--- Source text ---

The Data Marketplace has now been extended to facilitate data services in addition to data sharing. A demonstration, using a fictional insurance company, showcased the data service made available by the Quantifined team. By sharing their entity/party data the insurer was able to leverage the Quantified fraud risk classification service in order to flag entities who, for example, should be subject to the high scrutiny used when validating their insurance claims.
The end-to-end process of finding and leveraging such external services can be achieved in mere minutes, a capability that could otherwise take many days to achieve and potentially require bespoke code to be written.
Snowpark is a family of libraries that allow code (written in Java, Scala or Python) to be executed natively within Snowflake. Snowpark delivers the power of a declarative SQL statement directly into the programming languages Data Engineers are most familiar with.
Again, the fictional insurance company made for a great demonstration of this new feature. A small piece of Scala code was shown that read data from a table holding the transcripts of customer phone calls, passed this data to a pre-trained analytics model to assess the ‘sentiment’ of the call with the result of the model written back into Snowflake. In this way ‘difficult’ conversations could be easily identified in order that they could then be reviewed for training purposes.
The Snowflake team described Snowpark as being ‘transformative for data programmability’ and we have to agree with this sentiment; the use cases opened up by this capability are near infinite. A technical architecture leveraging this at the expense of technologies such as Spark, would be both simpler and likely more cost-effective for clients.
The Search Optimization Service (SOS), introduced earlier this year and designed to allow Snowflake to handle queries that are more OLTP in nature than OLAP is being extended; the service will now include pattern matching within strings. We have a current use case where millions of digitized contracts are uploaded to Snowflake and then scanned to look for the inclusion of standard contract clauses, once this extension to SOS is available the query process could be orders or magnitude faster.
Sticking with performance, a new Query Acceleration Service was also announced, this service will automatically identify and scale out queries that would benefit from increased parallelisation to dramatically increase performance. Queries running against large data sets should see the largest benefit and Snowflake quoted a fifteenfold increase in some queries in their own testing.

--- Material provided ---

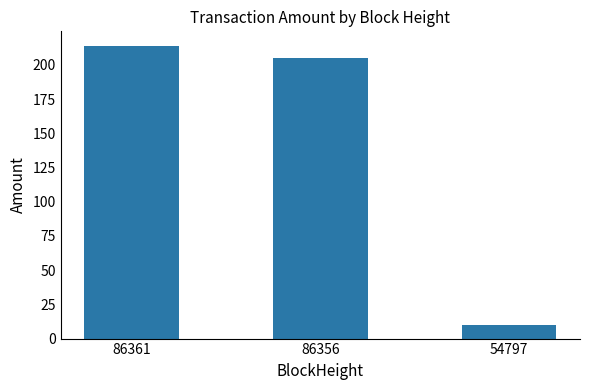

Which category has the highest value across all series?

86361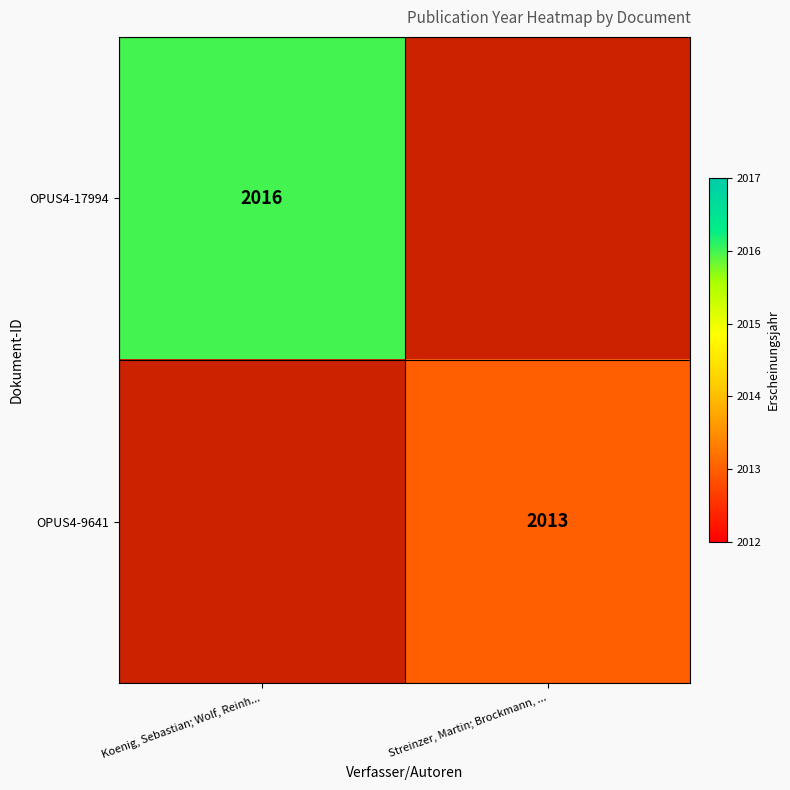

The value of OPUS4-9641 at Streinzer, Martin; Brockmann, ... is 2013. True or false?

True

---

Work instruction.
Set down the stretch of the Snowflake features text above from "The Snowflake team" through "or magnitude faster.", copied word for word.

Answer for this exercise.
The Snowflake team described Snowpark as being ‘transformative for data programmability’ and we have to agree with this sentiment; the use cases opened up by this capability are near infinite. A technical architecture leveraging this at the expense of technologies such as Spark, would be both simpler and likely more cost-effective for clients.
The Search Optimization Service (SOS), introduced earlier this year and designed to allow Snowflake to handle queries that are more OLTP in nature than OLAP is being extended; the service will now include pattern matching within strings. We have a current use case where millions of digitized contracts are uploaded to Snowflake and then scanned to look for the inclusion of standard contract clauses, once this extension to SOS is available the query process could be orders or magnitude faster.